How do you do hybrid search in pgvector?

Two CTEs — one ordering by embedding <=> query_vec for dense, one by ts_rank(text_tsv, plainto_tsquery(...)) for lexical — combined via Reciprocal Rank Fusion. RRF assigns each candidate 1 / (60 + rank) in each list and sums, so you don't need to calibrate cosine scores against tf-idf magnitudes. The whole thing runs in one round-trip, both branches share the same row-level-security predicate, both indexes are used (HNSW for dense, GIN on tsvector for lexical). For true BM25 instead of Postgres tf-idf, the pg_search extension wraps Tantivy.

What does row-level security buy you for multi-tenant RAG?

The database enforces tenant isolation; the application cannot forget it. You declare a policy USING (tenant_id = current_setting('app.tenant_id')::uuid) on the chunks table, set the session variable per request, and every SELECT/UPDATE/DELETE is automatically scoped. Even a query with no WHERE tenant_id clause cannot leak across tenants. Tradeoff: HNSW does not know about RLS, so it returns nearest neighbors then Postgres filters. For very selective tenants you may need to raise hnsw.ef_search or use partial indexes / hash partitioning per tenant to recover recall.

halfvec vs vector — is there ever a reason to use full float32?

Almost never for new builds. Modern embedding models (bge, e5, OpenAI text-embedding-3) are trained in fp16/bf16 anyway; the float32 storage is mostly carrying noise. Empirical recall drop on BEIR moving from vector(1536) to halfvec(1536) is consistently < 0.5 points, while storage halves and HNSW build/search both speed up. Use full vector only if your embedding model genuinely produces high-magnitude floats outside fp16's range (rare) or you're doing exact reproducibility against an existing fp32 reference index.

How do you keep pgvector fast as the corpus grows past 50M chunks?

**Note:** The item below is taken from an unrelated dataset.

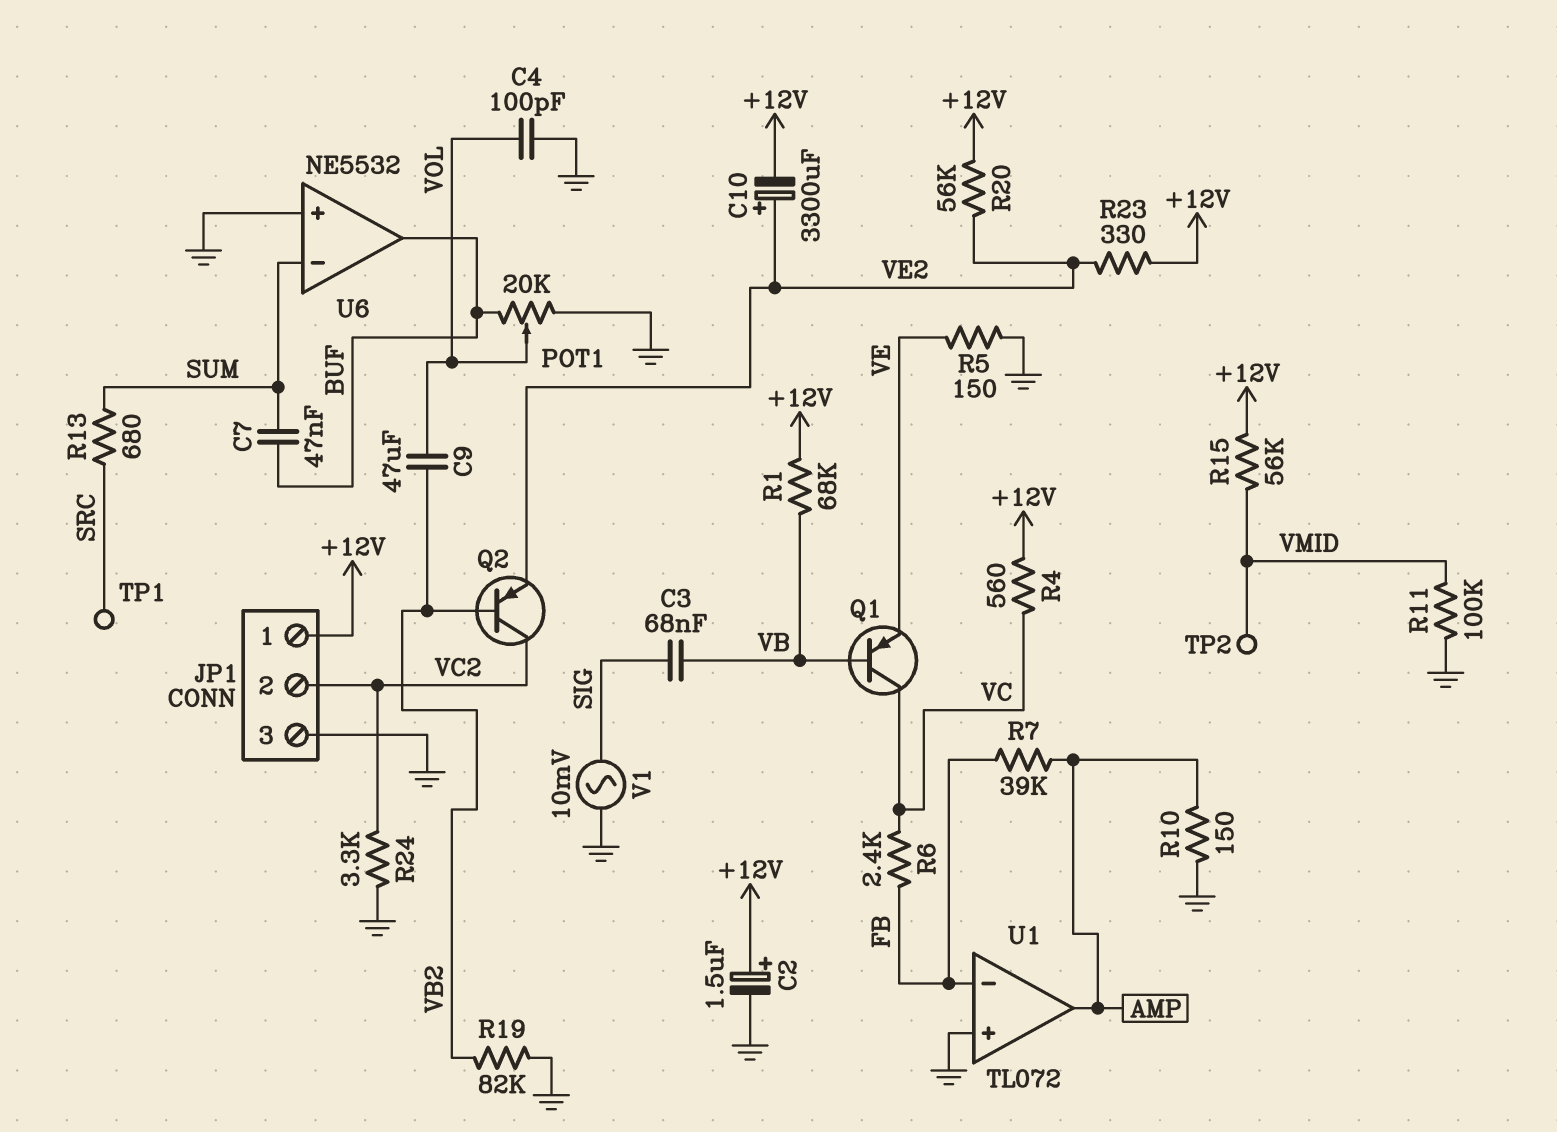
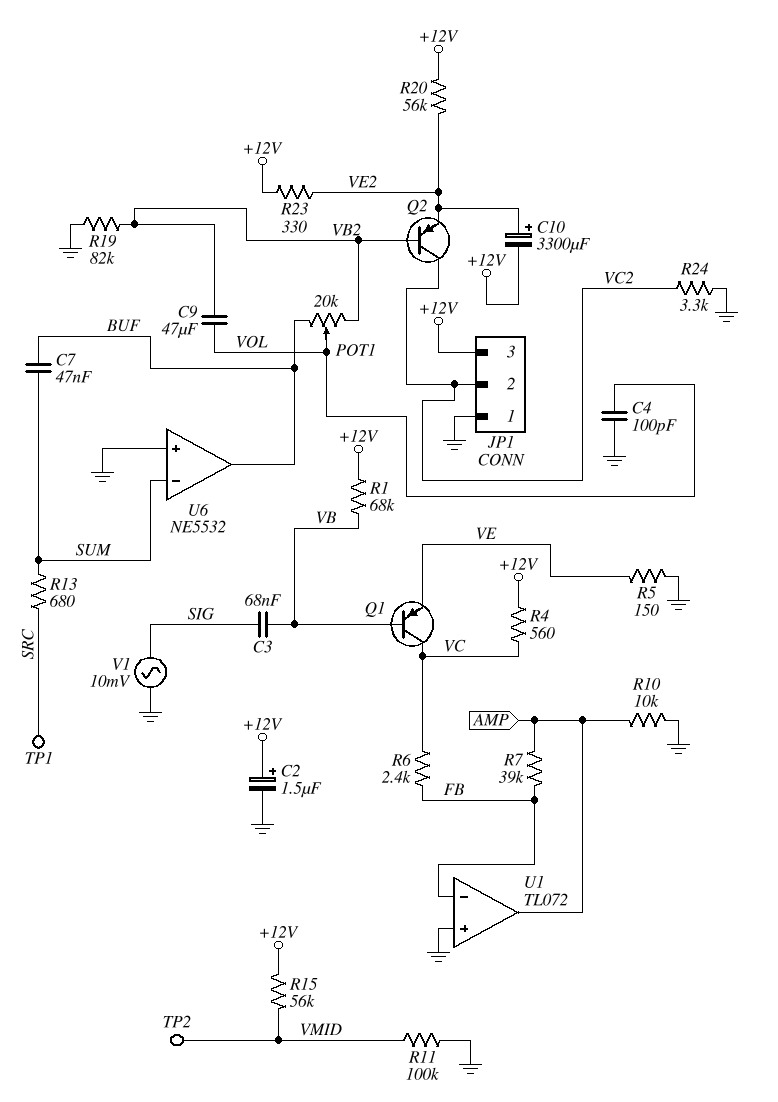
JP1 pin 1: +12V -> GND
JP1 pin 3: GND -> +12V
POT1: 20k (BUF, GND, wiper VOL) -> 20k (BUF, VB2, wiper VOL)
R10: 150 (AMP, GND) -> 10k (AMP, GND)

Three levers in order. First, halfvec quantization — halves storage, halves cache pressure, recall stays. Second, hash-partition by tenant_id so each HNSW is smaller and the planner prunes; on a 16-vCPU box, 32 partitions is a good starting point. Third, drop and rebuild the HNSW after large bulk loads (insert-into-HNSW is O(log N) but the constant is brutal); set maintenance_work_mem = 8GB and parallel workers to soak the CPUs. Past ~100M halfvecs you've outgrown a single instance: either move to VectorChord (pgvecto.rs) which has a faster index implementation, or shard with Citus by tenant_id. Don't shard by random hash; cross-shard ANN loses recall.